◆ TESTO PROPOSTO ◆

-------

Passando a Stalin e al peso che questo dittatore ha avuto nella storia europea, importante appare alla psicoterapeuta la distinzione da Lenin. Il creatore del bolscevismo, la figura simbolo della Rivoluzione d’Ottobre, morì lasciando aperta una lotta interna tra gli “eroi” della rivoluzione, in particolare tra il georgiano Stalin e il comandante dell’Armata Rossa Trotsky. Abile organizzatore, spietato e brutale politico, Stalin si impadronirà della nazione e accrescerà a dismisura il suo potere personale. Famose saranno le sue collettivizzazioni forzate, le “purghe” ed i gulag, i “campi di lavoro correttivi” per nulla diversi dai lager nazisti. Il suo tratto distintivo è la grandiosa ambizione personale e la non-identificazione nella nazione, come era invece per Hitler, quindi la sfrenata bramosia di comandarla in tutti i suoi aspetti.

-------

◆ RIGHE FORNITE ◆
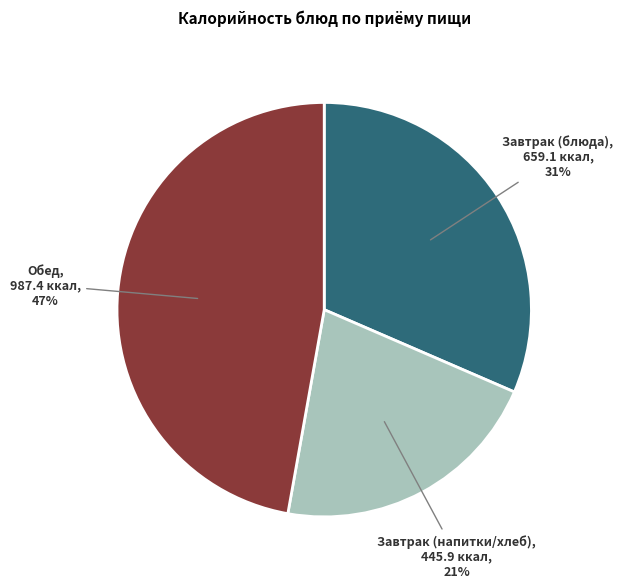

Does any single category account for the majority?

No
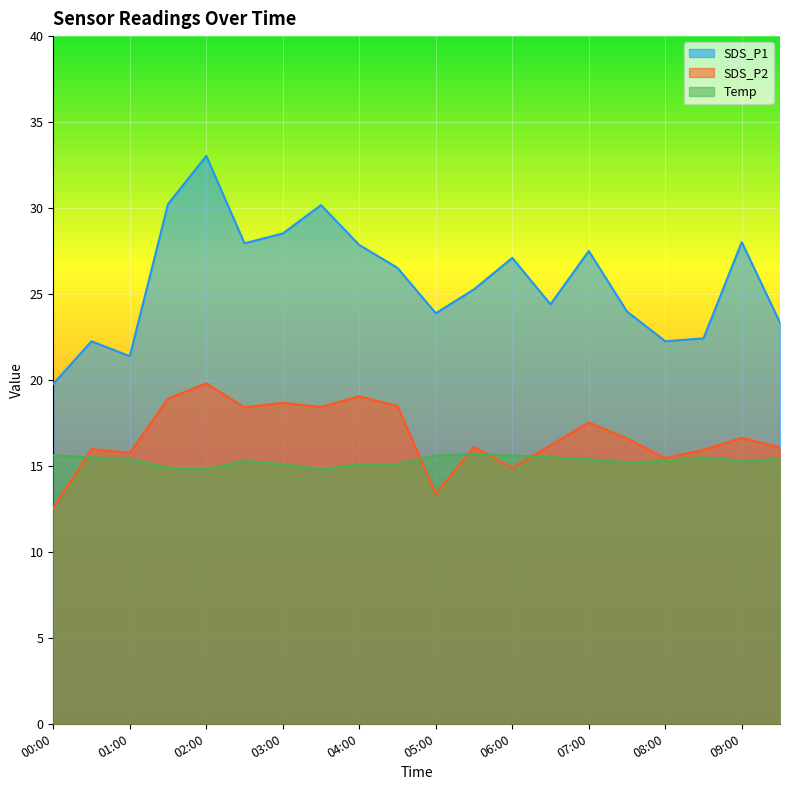

What position from the left is 01:00?

3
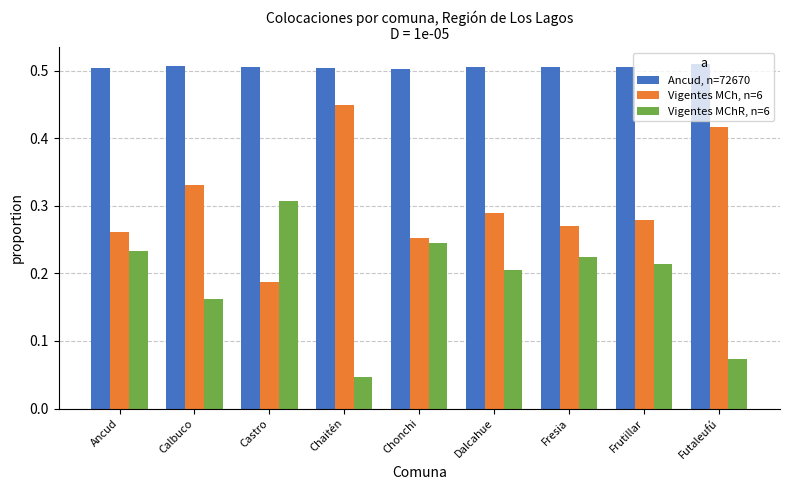

What is the label of the 6th bar from the left?

Dalcahue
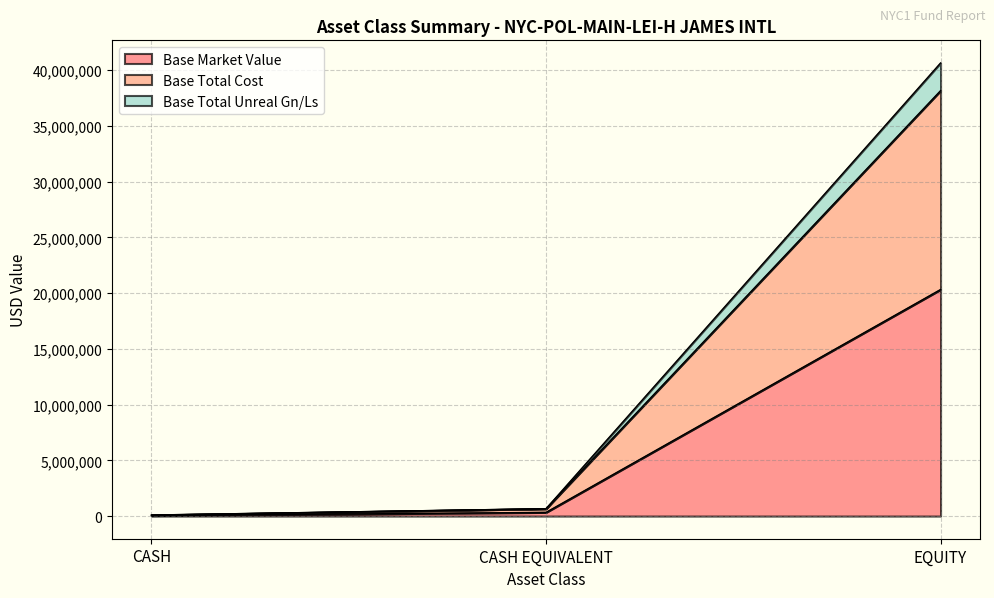

Reading right to left, extract all data points from this chart.

Base Market Value: 20321769.3	329555.8	46374.8
Base Total Cost: 38161011.2	659111.6	90279.0
Base Total Unreal Gn/Ls: 40643538.6	659111.6	92749.7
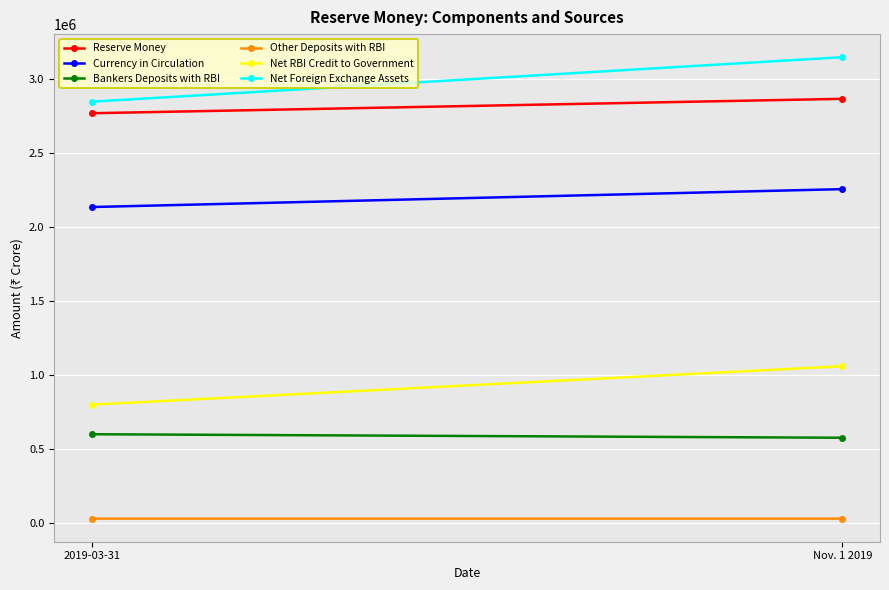

What is the sum of the Net Foreign Exchange Assets values at 2019-03-31 and Nov. 1 2019?

5997665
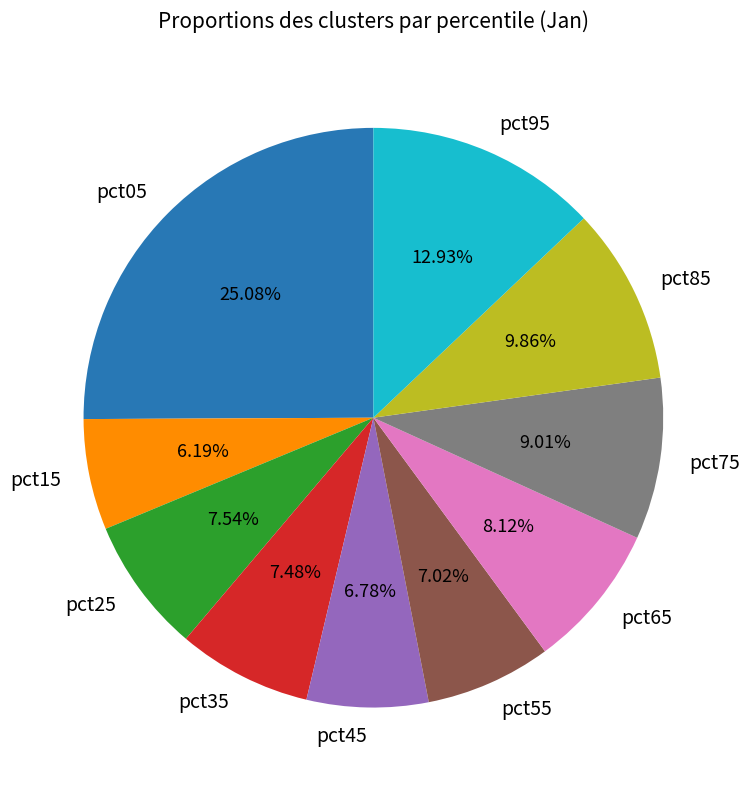

Count the number of slices in the pie.

10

-------

◆ CONSEGNA ◆
Rispondi a queste domande sul testo su Stalin:
1. Con quale comandante dell'Armata Rossa si contese il potere Stalin dopo la morte di Lenin?
2. A che cosa sono paragonati i gulag?
3. Quale tratto distintivo di Stalin viene indicato alla fine?

◆ RISPOSTA ◆
1. Con Trotsky.
2. Ai lager nazisti, da cui non erano per nulla diversi.
3. La grandiosa ambizione personale e la non-identificazione nella nazione, da cui deriva la sfrenata bramosia di comandarla in tutti i suoi aspetti.